Ende August kündigten Siemens und
Sunrise ein spektakulär tönendes Bundle namens «Com-B» an. Wer bei Sunrise drei Jahre telefoniert und von Siemens die Wartung übernehmen lässt, erhält eine Siemens-Teilnehmervermittlungsanlage geschenkt.
Siemens, für die
Swisscom sowohl Konkurrent als auch Kunde ist, erhofft sich durch das Angebot zuzüglich zur Installation und Wartung direkte Folgegeschäfte mit Mehrwert. Surise hingegen kämpft um Telefonie-Neukunden im Business-Bereich.
Swisscom sagt: «unseriös!»
Ein IT-Reseller vorliegendes internes Argumentarium von
Swisscom zieht das Com-B-Angebot massiv in Zweifel.

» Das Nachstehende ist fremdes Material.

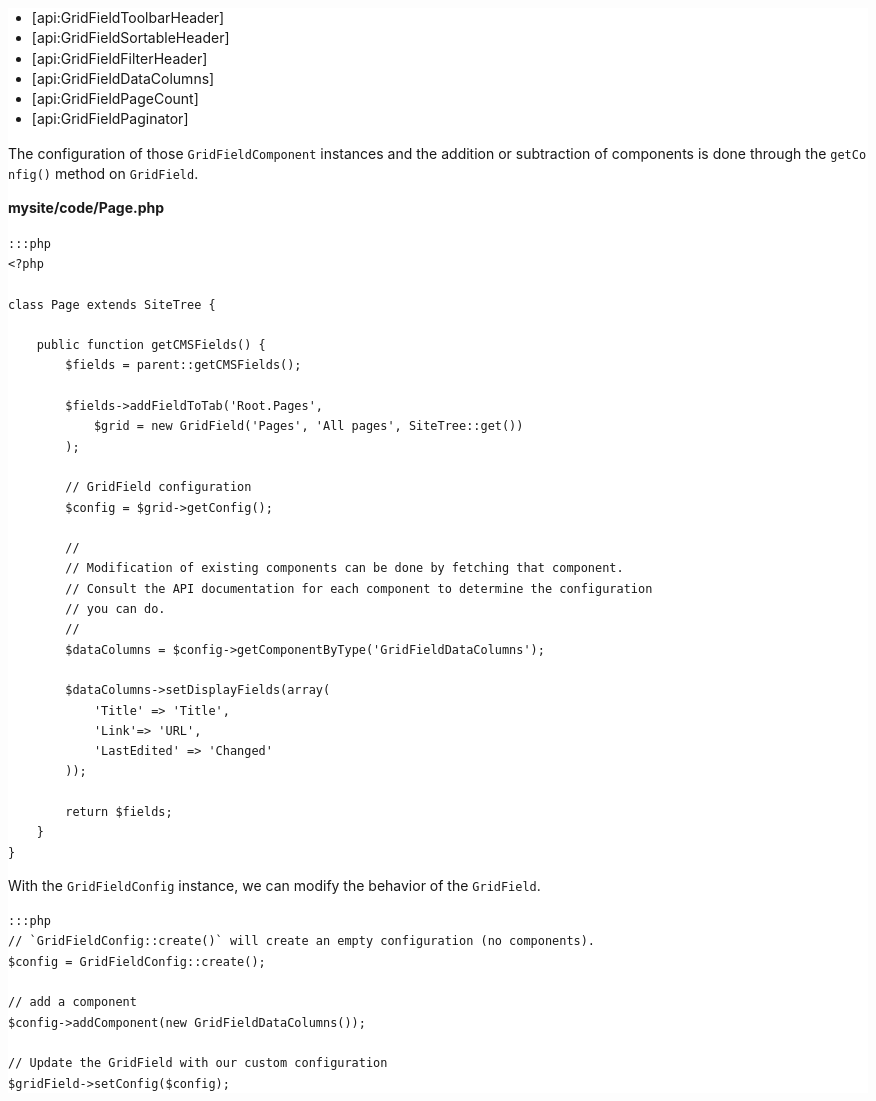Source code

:  * [api:GridFieldToolbarHeader]
 * [api:GridFieldSortableHeader]
 * [api:GridFieldFilterHeader]
 * [api:GridFieldDataColumns]
 * [api:GridFieldPageCount]
 * [api:GridFieldPaginator]

The configuration of those `GridFieldComponent` instances and the addition or subtraction of components is done through 
the `getConfig()` method on `GridField`.

**mysite/code/Page.php**

	:::php
	<?php

	class Page extends SiteTree {
		
		public function getCMSFields() {
			$fields = parent::getCMSFields();

			$fields->addFieldToTab('Root.Pages', 
				$grid = new GridField('Pages', 'All pages', SiteTree::get())
			);

			// GridField configuration
			$config = $grid->getConfig();

			//
			// Modification of existing components can be done by fetching that component.
			// Consult the API documentation for each component to determine the configuration
			// you can do.
			//
			$dataColumns = $config->getComponentByType('GridFieldDataColumns');
			
			$dataColumns->setDisplayFields(array(
				'Title' => 'Title',
				'Link'=> 'URL',
				'LastEdited' => 'Changed'
			));

			return $fields;
		}
	}


With the `GridFieldConfig` instance, we can modify the behavior of the `GridField`. 

	:::php
	// `GridFieldConfig::create()` will create an empty configuration (no components).
	$config = GridFieldConfig::create();

	// add a component
	$config->addComponent(new GridFieldDataColumns());

	// Update the GridField with our custom configuration
	$gridField->setConfig($config);
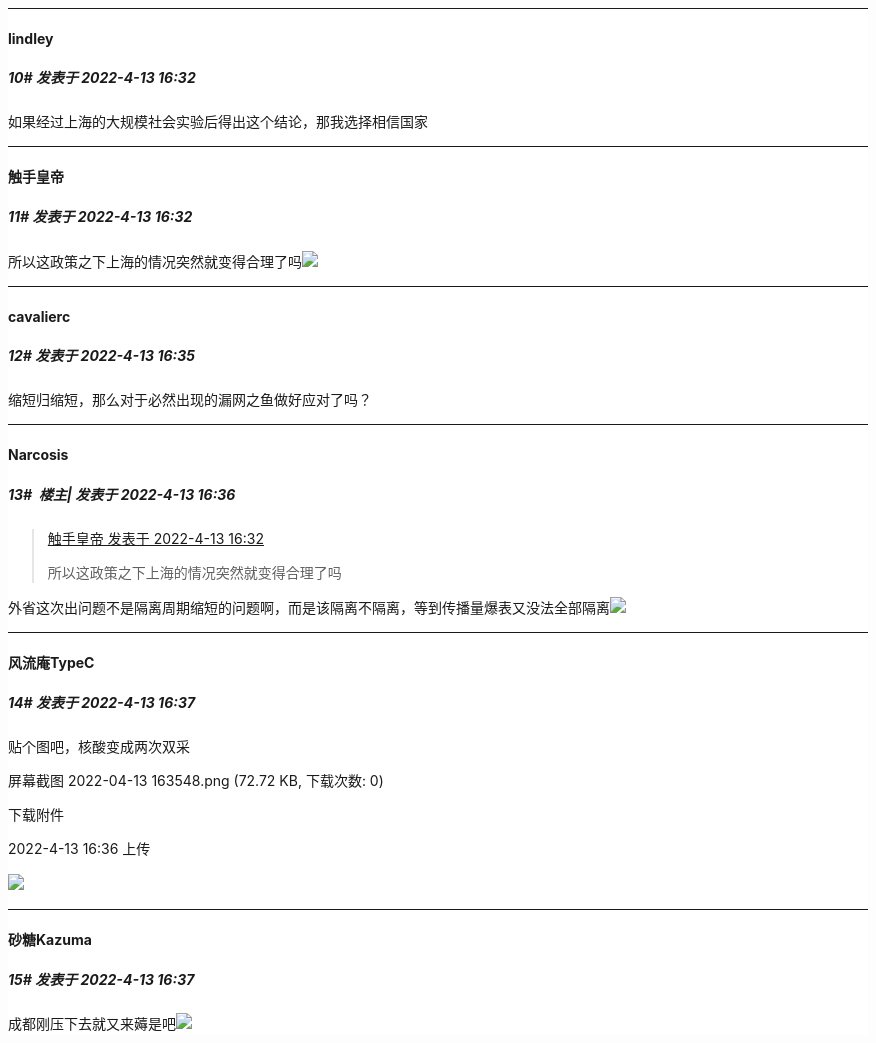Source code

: *****

####  lindley  
##### 10#       发表于 2022-4-13 16:32

如果经过上海的大规模社会实验后得出这个结论，那我选择相信国家

*****

####  触手皇帝  
##### 11#       发表于 2022-4-13 16:32

所以这政策之下上海的情况突然就变得合理了吗<img src="https://static.saraba1st.com/image/smiley/face2017/067.png" referrerpolicy="no-referrer">

*****

####  cavalierc  
##### 12#       发表于 2022-4-13 16:35

缩短归缩短，那么对于必然出现的漏网之鱼做好应对了吗？

*****

####  Narcosis  
##### 13#         楼主| 发表于 2022-4-13 16:36

<blockquote><a href="httphttps://bbs.saraba1st.com/2b/forum.php?mod=redirect&amp;goto=findpost&amp;pid=55436037&amp;ptid=2064344" target="_blank">触手皇帝 发表于 2022-4-13 16:32</a>

所以这政策之下上海的情况突然就变得合理了吗</blockquote>
外省这次出问题不是隔离周期缩短的问题啊，而是该隔离不隔离，等到传播量爆表又没法全部隔离<img src="https://static.saraba1st.com/image/smiley/face2017/050.png" referrerpolicy="no-referrer">

*****

####  风流庵TypeC  
##### 14#       发表于 2022-4-13 16:37

贴个图吧，核酸变成两次双采

屏幕截图 2022-04-13 163548.png
(72.72 KB, 下载次数: 0)

下载附件

2022-4-13 16:36 上传

<img src="https://img.saraba1st.com/forum/202204/13/163623lztt1pxtvttxttxt.png" referrerpolicy="no-referrer">

*****

####  砂糖Kazuma  
##### 15#       发表于 2022-4-13 16:37

成都刚压下去就又来薅是吧<img src="https://static.saraba1st.com/image/smiley/face2017/004.gif" referrerpolicy="no-referrer">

Swisscom ist uneingeschränkter Marktleader und sieht das Angebot der Konkurrenz lediglich als Marketing-Aktion von beschränkter Dauer.
Siemens wolle sich Marktanteile kaufen, sich als Serviceprovider etablieren und
Sunrise Marktanteile beim Verkehr gewinnen.
Zwar wurde Swisscom von Siemens zuerst angefragt, lehnte das Angebot aber ab, weil es – so heisst es wörtlich – «aus unserer Sicht heraus unseriös ist». Hinzu komme, dass Swisscom als Marktleader, sowohl im Festnetz als auch auf der PBX-Seite, sich sofort mit der Wettbewerbskommission und dem Preisüberwacher konfrontiert sähe.
Siemens hingegen besteht darauf, dass Com-B keine Aktion von beschränkter Dauer sei, sondern «vielmehr ein innovativer Ansatz für eine Business-Lösung».
Der Berechnungsstreit
Swisscom hat die Schose für einen Kunden mit 56 Endgeräten (für soviele ist die angebotene Anlage angelegt) nachgerechnet und kommt auf einen markant tieferen Betrag als beim Com-B-Angebot: Rund 50’000 Franken billiger soll das entsprechende Swisscom-Angebot sein, obwohl bei Swisscom die gleiche Anlage 44’810 und nicht 0 Franken wie bei Siemens/Sunrise kostet. Wie ist das möglich?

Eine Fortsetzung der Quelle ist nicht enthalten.